- [EXERCISE PASSAGE]:
Will’s Northwoods Inn owner Jon Bunge opened his North Side tavern as a unique replica of the familiar bars and taverns found near his birthplace in northern Wisconsin. Its seventeenth annual Musky Fest is the reproduction of the ongoing, 59-year-old Hayward, Wisconsin tradition “celebrating Wisconsin’s Northwoods and its great fishing tradition.” Following in Hayward fashion, the event rocks a block-party-esque set-up with a large stage entertaining live music, give-aways (including a Leinenkugel-sponsored canoe) and the infamous crowning of the Musky Queen.
“The Musky Queen represents the bar, good times and must-have outdoor and Wisconsin experience,” Kruse says. Once candidates are chosen, the queen must guest-bartend throughout the event and is selected by the complicated electoral process of “one drink, one vote.” The dame with the most votes marches away with a tiara, sash, stuffed Musky, keg party and a choice of cash or a week at Aunt Hannah’s cottage in Wisconsin (which lacks outdoor plumbing and heat—a Musky Queen fantasy).
Though Chicago-raised seven-time fest-goer Frank Vanbezanbe has “never lasted long enough” to catch the crowning, he and fellow-Chicagoan Kyle Speer agree that the best part of the festival is “listening to the Musky Queens’ sales spiels,” he says, as they sip beer out of plastic cups. “We like Wisconsin.” (Andrea Giampoli)

- [PROVIDED INFORMATION]:
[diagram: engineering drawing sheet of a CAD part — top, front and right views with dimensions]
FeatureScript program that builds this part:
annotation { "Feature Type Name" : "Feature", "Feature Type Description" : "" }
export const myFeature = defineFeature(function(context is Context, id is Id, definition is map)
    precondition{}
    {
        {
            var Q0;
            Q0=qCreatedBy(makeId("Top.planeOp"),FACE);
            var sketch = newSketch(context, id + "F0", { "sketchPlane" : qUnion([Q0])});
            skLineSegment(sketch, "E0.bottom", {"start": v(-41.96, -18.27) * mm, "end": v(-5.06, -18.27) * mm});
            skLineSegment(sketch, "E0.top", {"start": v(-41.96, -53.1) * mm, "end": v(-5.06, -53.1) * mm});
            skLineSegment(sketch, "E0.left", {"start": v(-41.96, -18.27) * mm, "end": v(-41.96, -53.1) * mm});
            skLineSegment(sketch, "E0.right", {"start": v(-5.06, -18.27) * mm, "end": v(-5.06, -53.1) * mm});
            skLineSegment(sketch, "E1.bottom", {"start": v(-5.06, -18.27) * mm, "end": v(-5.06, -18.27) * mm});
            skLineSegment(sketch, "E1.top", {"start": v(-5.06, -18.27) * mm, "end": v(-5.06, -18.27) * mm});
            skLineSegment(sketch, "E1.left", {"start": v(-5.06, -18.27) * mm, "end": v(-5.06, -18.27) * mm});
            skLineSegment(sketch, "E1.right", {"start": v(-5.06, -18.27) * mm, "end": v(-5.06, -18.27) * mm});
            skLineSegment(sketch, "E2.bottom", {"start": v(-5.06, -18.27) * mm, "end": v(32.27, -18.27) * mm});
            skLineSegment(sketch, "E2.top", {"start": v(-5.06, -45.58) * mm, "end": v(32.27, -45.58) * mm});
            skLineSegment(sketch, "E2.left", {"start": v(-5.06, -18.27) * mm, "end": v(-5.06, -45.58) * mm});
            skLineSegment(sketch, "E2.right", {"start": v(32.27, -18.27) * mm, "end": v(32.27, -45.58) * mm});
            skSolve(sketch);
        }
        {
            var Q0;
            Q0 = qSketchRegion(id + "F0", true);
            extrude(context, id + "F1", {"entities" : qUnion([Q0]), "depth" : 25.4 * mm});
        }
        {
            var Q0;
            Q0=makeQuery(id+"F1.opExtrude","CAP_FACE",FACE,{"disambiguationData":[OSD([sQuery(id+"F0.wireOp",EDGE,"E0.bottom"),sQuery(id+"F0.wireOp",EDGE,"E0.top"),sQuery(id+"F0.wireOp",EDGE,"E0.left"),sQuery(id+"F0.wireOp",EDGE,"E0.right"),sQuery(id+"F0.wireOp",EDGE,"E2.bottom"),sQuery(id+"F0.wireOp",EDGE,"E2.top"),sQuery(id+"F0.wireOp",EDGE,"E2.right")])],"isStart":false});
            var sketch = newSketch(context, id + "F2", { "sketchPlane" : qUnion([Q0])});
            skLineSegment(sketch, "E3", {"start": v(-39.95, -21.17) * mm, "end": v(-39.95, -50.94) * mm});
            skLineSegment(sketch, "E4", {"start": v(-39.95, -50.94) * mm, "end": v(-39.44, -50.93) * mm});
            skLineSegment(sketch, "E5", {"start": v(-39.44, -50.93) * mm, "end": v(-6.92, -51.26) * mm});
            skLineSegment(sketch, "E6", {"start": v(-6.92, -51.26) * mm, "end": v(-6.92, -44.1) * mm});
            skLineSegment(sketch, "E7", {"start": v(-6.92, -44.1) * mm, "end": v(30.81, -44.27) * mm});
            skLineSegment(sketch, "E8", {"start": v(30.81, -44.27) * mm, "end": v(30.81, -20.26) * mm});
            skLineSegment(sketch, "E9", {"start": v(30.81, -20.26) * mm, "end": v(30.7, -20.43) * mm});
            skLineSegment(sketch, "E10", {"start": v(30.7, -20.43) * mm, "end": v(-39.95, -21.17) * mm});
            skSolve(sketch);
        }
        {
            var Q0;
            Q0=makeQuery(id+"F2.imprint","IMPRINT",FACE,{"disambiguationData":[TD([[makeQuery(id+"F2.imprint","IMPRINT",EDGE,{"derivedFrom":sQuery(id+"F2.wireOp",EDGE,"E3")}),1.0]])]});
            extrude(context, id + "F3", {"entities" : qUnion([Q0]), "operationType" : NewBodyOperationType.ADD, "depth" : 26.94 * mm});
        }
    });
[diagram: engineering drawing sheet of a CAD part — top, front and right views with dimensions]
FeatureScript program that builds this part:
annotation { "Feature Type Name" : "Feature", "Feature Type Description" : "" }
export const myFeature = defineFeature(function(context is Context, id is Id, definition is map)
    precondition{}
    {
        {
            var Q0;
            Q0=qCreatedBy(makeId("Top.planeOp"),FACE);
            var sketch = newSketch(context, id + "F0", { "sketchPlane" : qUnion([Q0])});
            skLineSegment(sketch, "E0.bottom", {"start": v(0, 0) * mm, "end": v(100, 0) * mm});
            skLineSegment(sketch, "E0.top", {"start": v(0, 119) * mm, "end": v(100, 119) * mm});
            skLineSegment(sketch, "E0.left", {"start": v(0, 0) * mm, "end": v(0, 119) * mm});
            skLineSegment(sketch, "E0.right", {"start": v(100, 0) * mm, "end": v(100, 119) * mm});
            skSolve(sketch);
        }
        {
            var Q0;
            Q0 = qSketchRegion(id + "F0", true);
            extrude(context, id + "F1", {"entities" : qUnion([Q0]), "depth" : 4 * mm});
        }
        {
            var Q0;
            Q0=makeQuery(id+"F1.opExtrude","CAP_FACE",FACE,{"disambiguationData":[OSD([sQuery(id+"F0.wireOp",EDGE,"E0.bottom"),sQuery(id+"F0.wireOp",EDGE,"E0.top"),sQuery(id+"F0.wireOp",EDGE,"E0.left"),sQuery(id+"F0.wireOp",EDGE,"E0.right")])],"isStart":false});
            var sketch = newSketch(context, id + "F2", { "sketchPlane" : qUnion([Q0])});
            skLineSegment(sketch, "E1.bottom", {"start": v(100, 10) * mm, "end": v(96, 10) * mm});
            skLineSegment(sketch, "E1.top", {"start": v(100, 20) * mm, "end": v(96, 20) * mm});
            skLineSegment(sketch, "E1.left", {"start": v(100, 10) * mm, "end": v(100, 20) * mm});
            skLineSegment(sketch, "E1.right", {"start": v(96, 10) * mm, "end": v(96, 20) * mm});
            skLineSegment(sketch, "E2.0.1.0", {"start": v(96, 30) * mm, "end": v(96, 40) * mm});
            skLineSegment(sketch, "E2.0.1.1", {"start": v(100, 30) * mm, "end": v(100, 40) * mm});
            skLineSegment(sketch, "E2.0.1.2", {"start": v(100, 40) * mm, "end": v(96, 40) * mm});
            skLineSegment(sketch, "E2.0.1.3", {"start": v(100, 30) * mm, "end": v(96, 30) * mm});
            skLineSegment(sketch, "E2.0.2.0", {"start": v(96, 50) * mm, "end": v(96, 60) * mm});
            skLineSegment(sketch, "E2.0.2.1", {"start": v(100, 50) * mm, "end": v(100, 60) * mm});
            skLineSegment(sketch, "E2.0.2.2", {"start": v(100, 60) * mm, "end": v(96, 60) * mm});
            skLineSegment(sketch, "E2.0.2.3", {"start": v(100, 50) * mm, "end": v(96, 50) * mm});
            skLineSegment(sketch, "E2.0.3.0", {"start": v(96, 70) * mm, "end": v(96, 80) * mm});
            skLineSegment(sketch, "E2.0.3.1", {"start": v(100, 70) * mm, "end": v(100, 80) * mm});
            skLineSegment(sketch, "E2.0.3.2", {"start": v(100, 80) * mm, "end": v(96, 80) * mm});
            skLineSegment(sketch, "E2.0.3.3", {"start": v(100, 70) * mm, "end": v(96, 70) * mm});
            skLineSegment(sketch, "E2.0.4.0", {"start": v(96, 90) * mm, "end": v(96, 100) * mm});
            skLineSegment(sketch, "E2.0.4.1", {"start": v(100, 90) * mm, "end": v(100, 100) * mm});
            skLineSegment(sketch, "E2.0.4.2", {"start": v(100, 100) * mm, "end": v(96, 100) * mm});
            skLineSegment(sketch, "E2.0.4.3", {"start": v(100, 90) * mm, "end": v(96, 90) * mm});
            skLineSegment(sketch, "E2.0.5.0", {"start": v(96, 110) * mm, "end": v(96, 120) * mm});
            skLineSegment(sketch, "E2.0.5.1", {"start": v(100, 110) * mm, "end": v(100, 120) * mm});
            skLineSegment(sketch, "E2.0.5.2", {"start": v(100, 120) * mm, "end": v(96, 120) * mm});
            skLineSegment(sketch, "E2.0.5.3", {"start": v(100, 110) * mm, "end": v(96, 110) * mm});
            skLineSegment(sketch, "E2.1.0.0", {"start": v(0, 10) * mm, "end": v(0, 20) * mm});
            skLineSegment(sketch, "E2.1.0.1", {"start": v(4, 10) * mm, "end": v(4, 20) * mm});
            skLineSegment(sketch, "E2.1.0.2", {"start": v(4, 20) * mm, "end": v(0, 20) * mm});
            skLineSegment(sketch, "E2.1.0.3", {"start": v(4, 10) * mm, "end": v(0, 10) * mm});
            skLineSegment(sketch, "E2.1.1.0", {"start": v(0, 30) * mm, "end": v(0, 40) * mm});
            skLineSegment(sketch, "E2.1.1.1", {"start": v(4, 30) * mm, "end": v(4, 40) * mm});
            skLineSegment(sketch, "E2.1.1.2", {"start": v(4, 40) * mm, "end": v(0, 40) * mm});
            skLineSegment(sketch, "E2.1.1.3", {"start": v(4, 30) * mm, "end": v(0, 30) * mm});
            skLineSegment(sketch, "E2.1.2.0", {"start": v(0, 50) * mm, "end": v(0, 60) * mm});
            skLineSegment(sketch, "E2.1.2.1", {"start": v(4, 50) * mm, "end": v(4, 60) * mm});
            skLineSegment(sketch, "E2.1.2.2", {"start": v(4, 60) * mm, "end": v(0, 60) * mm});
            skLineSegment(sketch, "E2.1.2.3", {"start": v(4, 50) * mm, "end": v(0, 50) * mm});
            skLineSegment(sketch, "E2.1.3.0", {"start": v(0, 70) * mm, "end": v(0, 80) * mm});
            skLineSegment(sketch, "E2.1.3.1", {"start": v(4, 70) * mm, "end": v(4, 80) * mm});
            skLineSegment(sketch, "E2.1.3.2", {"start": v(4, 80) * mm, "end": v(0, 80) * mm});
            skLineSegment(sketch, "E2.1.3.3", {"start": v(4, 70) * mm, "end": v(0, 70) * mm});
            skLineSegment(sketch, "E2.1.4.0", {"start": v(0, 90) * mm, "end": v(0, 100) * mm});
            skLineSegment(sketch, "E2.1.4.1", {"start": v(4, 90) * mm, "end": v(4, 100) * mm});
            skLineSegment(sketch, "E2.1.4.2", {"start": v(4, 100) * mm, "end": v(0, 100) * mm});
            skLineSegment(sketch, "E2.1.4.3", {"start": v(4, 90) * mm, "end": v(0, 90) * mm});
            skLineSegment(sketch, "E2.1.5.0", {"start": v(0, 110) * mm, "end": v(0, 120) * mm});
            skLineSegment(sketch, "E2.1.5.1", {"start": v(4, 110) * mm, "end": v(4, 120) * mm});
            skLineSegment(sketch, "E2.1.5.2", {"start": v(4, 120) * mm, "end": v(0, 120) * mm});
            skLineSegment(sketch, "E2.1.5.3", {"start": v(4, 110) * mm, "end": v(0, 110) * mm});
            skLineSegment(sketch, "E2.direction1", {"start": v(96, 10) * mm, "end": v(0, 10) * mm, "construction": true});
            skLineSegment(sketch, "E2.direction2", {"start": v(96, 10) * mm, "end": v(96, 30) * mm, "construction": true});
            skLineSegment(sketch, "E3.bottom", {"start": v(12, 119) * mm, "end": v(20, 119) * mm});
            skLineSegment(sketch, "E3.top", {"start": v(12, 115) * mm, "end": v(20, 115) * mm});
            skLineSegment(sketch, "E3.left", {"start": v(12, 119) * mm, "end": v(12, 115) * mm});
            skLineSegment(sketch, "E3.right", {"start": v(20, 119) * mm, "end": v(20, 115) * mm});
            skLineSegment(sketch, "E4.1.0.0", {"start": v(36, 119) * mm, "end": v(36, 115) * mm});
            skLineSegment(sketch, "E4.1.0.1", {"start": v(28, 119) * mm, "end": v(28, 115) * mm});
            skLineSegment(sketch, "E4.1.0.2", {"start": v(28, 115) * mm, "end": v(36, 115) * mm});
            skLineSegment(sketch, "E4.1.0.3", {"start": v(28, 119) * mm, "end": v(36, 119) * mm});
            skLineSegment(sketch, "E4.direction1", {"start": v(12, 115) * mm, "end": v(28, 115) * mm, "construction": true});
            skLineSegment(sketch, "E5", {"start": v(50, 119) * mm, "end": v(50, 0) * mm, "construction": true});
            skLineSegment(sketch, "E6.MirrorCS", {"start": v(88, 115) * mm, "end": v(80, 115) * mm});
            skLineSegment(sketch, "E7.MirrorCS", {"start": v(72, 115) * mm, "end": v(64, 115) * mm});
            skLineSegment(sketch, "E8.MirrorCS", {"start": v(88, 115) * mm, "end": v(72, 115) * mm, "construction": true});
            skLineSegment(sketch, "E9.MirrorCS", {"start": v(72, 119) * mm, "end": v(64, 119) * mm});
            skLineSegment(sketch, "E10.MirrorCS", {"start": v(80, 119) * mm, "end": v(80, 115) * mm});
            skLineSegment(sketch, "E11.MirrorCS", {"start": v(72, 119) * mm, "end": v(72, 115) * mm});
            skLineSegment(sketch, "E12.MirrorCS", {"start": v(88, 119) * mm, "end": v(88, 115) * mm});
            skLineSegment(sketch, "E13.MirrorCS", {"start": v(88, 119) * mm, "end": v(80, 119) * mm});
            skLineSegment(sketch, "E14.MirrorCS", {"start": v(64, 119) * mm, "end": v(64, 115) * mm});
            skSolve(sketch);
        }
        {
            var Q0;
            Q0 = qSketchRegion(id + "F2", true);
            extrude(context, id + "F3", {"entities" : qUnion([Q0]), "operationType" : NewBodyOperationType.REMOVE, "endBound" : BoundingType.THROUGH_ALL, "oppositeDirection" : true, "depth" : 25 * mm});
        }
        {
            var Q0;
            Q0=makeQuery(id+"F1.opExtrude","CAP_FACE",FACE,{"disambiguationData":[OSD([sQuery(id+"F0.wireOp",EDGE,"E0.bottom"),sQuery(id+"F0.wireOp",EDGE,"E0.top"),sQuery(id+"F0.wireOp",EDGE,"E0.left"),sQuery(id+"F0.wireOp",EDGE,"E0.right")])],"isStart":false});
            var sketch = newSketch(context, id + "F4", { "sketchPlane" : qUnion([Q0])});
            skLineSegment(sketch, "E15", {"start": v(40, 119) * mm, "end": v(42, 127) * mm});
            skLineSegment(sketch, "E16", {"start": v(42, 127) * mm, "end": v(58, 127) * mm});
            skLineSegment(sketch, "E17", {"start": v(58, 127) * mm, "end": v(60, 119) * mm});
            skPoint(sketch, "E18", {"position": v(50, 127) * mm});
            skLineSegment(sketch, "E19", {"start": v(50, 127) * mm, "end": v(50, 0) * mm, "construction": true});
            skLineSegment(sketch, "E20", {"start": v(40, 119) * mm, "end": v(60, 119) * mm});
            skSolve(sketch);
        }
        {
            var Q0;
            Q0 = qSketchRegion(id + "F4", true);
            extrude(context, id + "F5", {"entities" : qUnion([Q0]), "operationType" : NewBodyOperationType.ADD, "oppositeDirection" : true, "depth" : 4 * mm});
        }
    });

- [TASK TO CARRY OUT]: Carry on the passage about the Musky Fest at Will's Northwoods Inn, picking up after its last sentence.

- [YOUR RESPONSE]:
Sep 11
Obscenities are being belched out of the wall-sized front windows of West Town’s Five Star Tavern. Excited men and women don expired boy-scout uniforms clashed by furry imitation mustaches. They have one hand for a pint of Pabst and the other to beat into the humid air. “We’re taking it back to the beginning, to our youths,” shouts Rudiger Strohecker, as he and the crowd ironically erupt into more verbal vulgarities as their six-ounce pinewood racecars cruise twenty-four feet to their fates.
In conjunction with the Lakewood Manor Players’ Improv Comedy group, Five Star is hosting its first annual “Death Race” Pinewood Derby. “We wanted to do something fun that everyone would enjoy. At first we thought of turtle races, but didn’t like the idea of having to put them in the basement to die afterward,” says bar owner Lyle Aker.
It is a sixty-four-car, single elimination battle to claim the rights to a personalized winner’s cup trophy to be displayed in Five Star Tavern forever. Not only do they compete for fastest, but also for slowest, funniest, most rock ‘n’ roll and most x-rated.
“We want to dirty up the clean pinewood derby image. So we are dunking it in bourbon and beer,” admits organizer and founder of the Lakewood Manor Players, Alec Pinkston. And that is just what’s happening. As festivities flow in and out between the bar and the outdoor seating area and out onto the street, where Jim Beam reps sport fake mullets and offer free laps in an Indy 500 racecar (to play up the theme), alcohol flows as quickly as the mini roadsters and their overgrown proprietors. And when Ryan Walsh, creator of the prize-winning car, Dixie, is asked his secret, he confidently announces: “Beer.” (Andrea Giampoli)
Dec 13
In the Tavern Tap in the Congress Hotel, Santa sits at the bar drinking scotch on the rocks. He swirls the ice cubes around in his glass, sighs and looks behind him out the window, where Santa is also standing drinking a Heineken, with two other Santas. Even more Santas file in until 3pm when they all head out together. Welcome to “SantaCon Chicago,” a free, open invitation to dress up like Santa and stumble from bar to bar.